Another reason parents setting boundaries where they feel true makes children feel right and safe is because there’s congruence between what the children pick up on and what parents say. It doesn’t feel good to children if mom says yes to helping them with something, but they can also tell she either doesn’t really want to, or doing so is taking a toll on her. Feeling congruence between what they feel and what they’re told and witness in their lives makes them feel at peace, that they are on solid ground.
I see amazing results in my Clean Parenting™ program, beyond what even seems possible, in just 2 months (you can read the program page for loads of testimonies.)
And when I ask moms, at the end of it, what are the most important things they learned from the program, the vast majority say that it’s focusing on meeting their own needs. And that the most valuable skills they’ve learned are how to tune into and honor their own voice, and step up as a clear benevolent leader to their children. Both of which have nothing to do with avoiding disappointments for children and saying yes at all times.

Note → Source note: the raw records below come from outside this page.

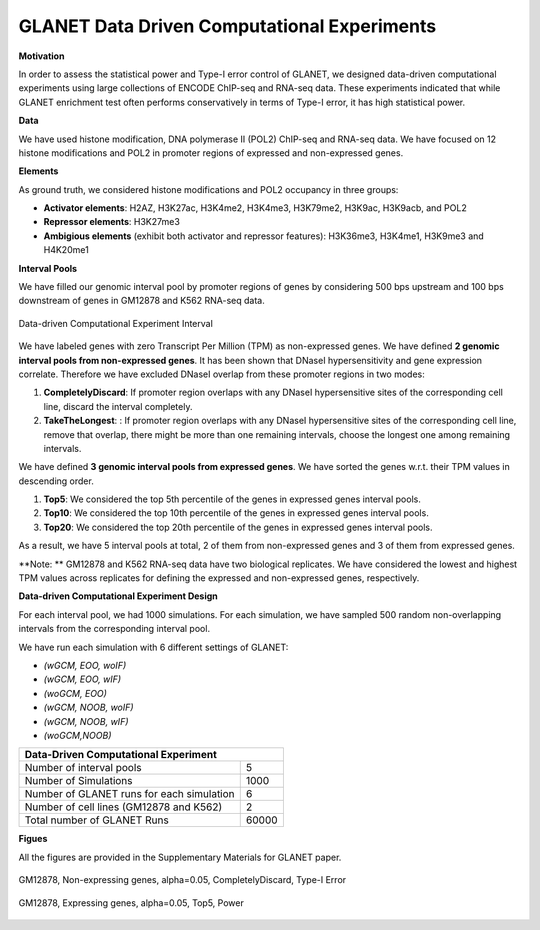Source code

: ============================================
GLANET Data Driven Computational Experiments
============================================

**Motivation**

In order to assess the statistical power and Type-I error control of GLANET, we designed data-driven computational experiments using large collections of ENCODE ChIP-seq and RNA-seq data. 
These experiments indicated that while GLANET enrichment test often performs conservatively in terms of Type-I error, it has high statistical power.

**Data**

We have used histone modification, DNA polymerase II (POL2) ChIP-seq and RNA-seq data.
We have focused on 12 histone modifications and POL2 in promoter regions of expressed and non-expressed genes.

**Elements**

As ground truth, we considered histone modifications  and POL2 occupancy in three groups:

* **Activator elements**: H2AZ, H3K27ac, H3K4me2, H3K4me3, H3K79me2, H3K9ac, H3K9acb, and POL2
* **Repressor elements**: H3K27me3
* **Ambigious elements** (exhibit both activator and repressor features): H3K36me3, H3K4me1, H3K9me3 and H4K20me1
  
  
**Interval Pools**

We have filled our genomic interval pool by promoter regions of genes by considering 500 bps upstream and 100 bps downstream of genes in GM12878 and K562 RNA-seq data.

.. figure:: ../images/ddce/DataDrivenExperimentInterval.png
   :align: center
   :alt: DataDrivenExperimentInterval

   Data-driven Computational Experiment Interval

We have labeled genes with zero Transcript Per Million (TPM) as non-expressed genes.
We have defined **2 genomic interval pools from non-expressed genes**.
It has been shown that DNaseI hypersensitivity and gene expression correlate.
Therefore we have excluded DNaseI overlap from these promoter regions in two modes:

1. **CompletelyDiscard**: If promoter region overlaps with any DNaseI hypersensitive sites of the corresponding cell line, discard the interval completely.
2. **TakeTheLongest**: : If promoter region overlaps with any DNaseI hypersensitive sites of the corresponding cell line, remove that overlap, there might be more than one remaining intervals, choose the longest one among remaining intervals.

We have defined **3 genomic interval pools from expressed genes**.
We have sorted the genes w.r.t. their TPM values in descending order.

1. **Top5**: We considered the top 5th percentile of the genes in expressed genes interval pools.
2. **Top10**: We considered the top 10th percentile of the genes in expressed genes interval pools.
3. **Top20**: We considered the top 20th percentile of the genes in expressed genes interval pools.

As a result, we have 5 interval pools at total, 2 of them from non-expressed genes and 3 of them from expressed genes.

**Note: **
GM12878 and K562 RNA-seq data have two biological replicates.
We have considered the lowest and highest TPM values across replicates for defining the expressed and non-expressed genes, respectively.

**Data-driven Computational Experiment Design**

For each interval pool, we had 1000 simulations.
For each simulation, we have sampled 500 random non-overlapping intervals from 	the corresponding interval pool.

We have run each simulation with 6 different settings of GLANET:

* *(wGCM, EOO, woIF)*
* *(wGCM, EOO, wIF)*
* *(woGCM, EOO)*
* *(wGCM, NOOB, woIF)*
* *(wGCM, NOOB, wIF)*
* *(woGCM,NOOB)*

+------------------------------------------------------+ 
| Data-Driven Computational Experiment                 |
+==========================================+===========+ 
| Number of interval pools                 | 5         | 
+------------------------------------------+-----------+ 
| Number of Simulations                    | 1000      | 
+------------------------------------------+-----------+ 
| Number of GLANET runs for each simulation| 6         | 
+------------------------------------------+-----------+ 
| Number of cell lines (GM12878 and K562)  | 2         |
+------------------------------------------+-----------+ 
| Total number of GLANET Runs              | 60000     |
+------------------------------------------+-----------+ 

**Figues**

All the figures are provided in the Supplementary Materials for GLANET paper.

.. figure:: ../images/ddce/woIF_empiricalPValues/GM12878_NonExp_Activators_TypeIError_SigLev_0_05_Facet_CompletelyDiscard.png
   :align: center
   :alt: GM12878_Non_expressing_genes_alpha_0_05_CompletelyDiscard

   GM12878, Non-expressing genes, alpha=0.05, CompletelyDiscard, Type-I Error
   
.. figure:: ../images/ddce/woIF_empiricalPValues/GM12878_Exp_Activators_Power_SigLev_0_05_Facet_Top5.png
   :align: center
   :alt: GM12878_Exp_Activators_Power_SigLev_0_05_Facet_Top5

   GM12878, Expressing genes, alpha=0.05, Top5, Power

Yes, it is critically important to have realistic expectations of children, to set boundaries responsibly and respectfully and to support our children in their difficult experiences. But avoiding saying 'no' to them at all costs benefits no one.
Lots of love,
6/28/2018 03:50:27 pm
Thank you for this article. It has helped me to clarify what I think about some of the radical unschooling philosophies I've read. The examples you gave definitely make sense to me. When a child is asking you to provide something (like a cookie or your breast for nursing), you should be able to say "No." But I'm wondering what you think about situations when you need your child to do something (like get in their car seat or take a medicine). Do you think it is ever appropriate to use physical force in these situations?